Ikrar
![]() |
| Dlodo. Kala lalu. |
Ia ikrarkan omong kosong berulang kali. pertama bibirnya gemetar dihadapan pria paruh baya. kedua ketika menatap sorot mata kekasihnya berkaca-kaca. Ketiga bibirnya fasih melafalkan tatkala kemudian dadanya sesak.
Sejak dahulu ia bukan penjahat, tapi kelakuannya tak karuan. Ia lucuti jiwanya hingga tak berisi. Dari padanya yang tersisa hanya akal, yang kelak menuntunnya untuk mengobati hati, setelah ia tusuk sendiri.
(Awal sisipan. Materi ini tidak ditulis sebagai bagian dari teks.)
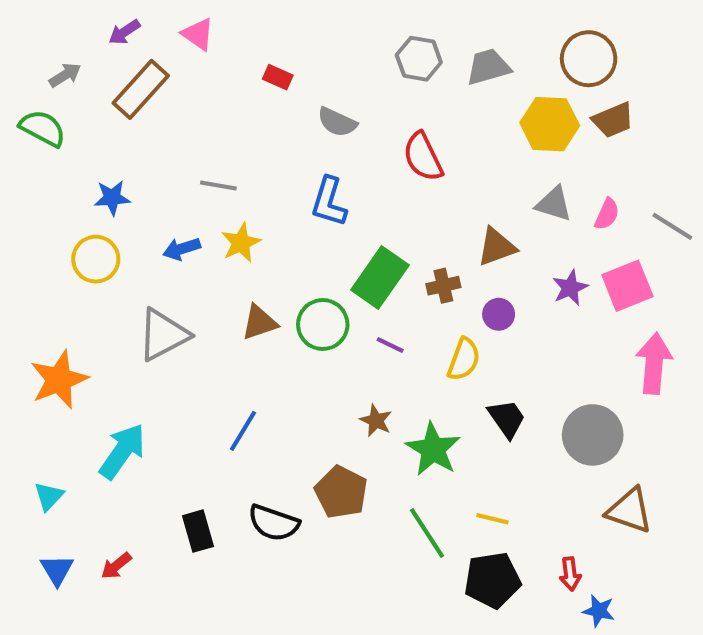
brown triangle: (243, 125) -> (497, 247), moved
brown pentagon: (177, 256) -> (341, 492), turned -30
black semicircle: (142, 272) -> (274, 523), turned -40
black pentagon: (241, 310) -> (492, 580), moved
Sebelum ikrar itu ia ucapkan untuk kali pertama, hidupnya mujur tak ketulung. Apa yang ia lakukan dan pikirkan mesti sama. Pekerjaannya menunggu setoran saja, Uang, makan dan hampir semua kebutuhannya terpenuhi. Keinginannya pun belum ada yang tak tercapai. Kebanyakan orang iri padanya, kesal juga, bagaimana bisa ada manusia seperti dia, yang lebih dahulu mencicipi surga.
Hingga suatu masa saat musim kemarau. Kemarau panjang. Tanah-tanah menjadi gersang, sampai retak-retak. Pepohonan mempertahankan ranting, karena daun-daunnya telah lama gugur. Binatang-binatang bingung mencari tempat berteduh ketika siang, bingung mencari kehangatan saat malam. Dan ia, yang sedang kita gunjingkan ini, sempat syak, pikirannnya diombang-ambingkan angin barat, dan hatinya belum lagi pulih. Untuk pertama kalinya ia diam seribu bahasa. Sorot matanya mulai kosong.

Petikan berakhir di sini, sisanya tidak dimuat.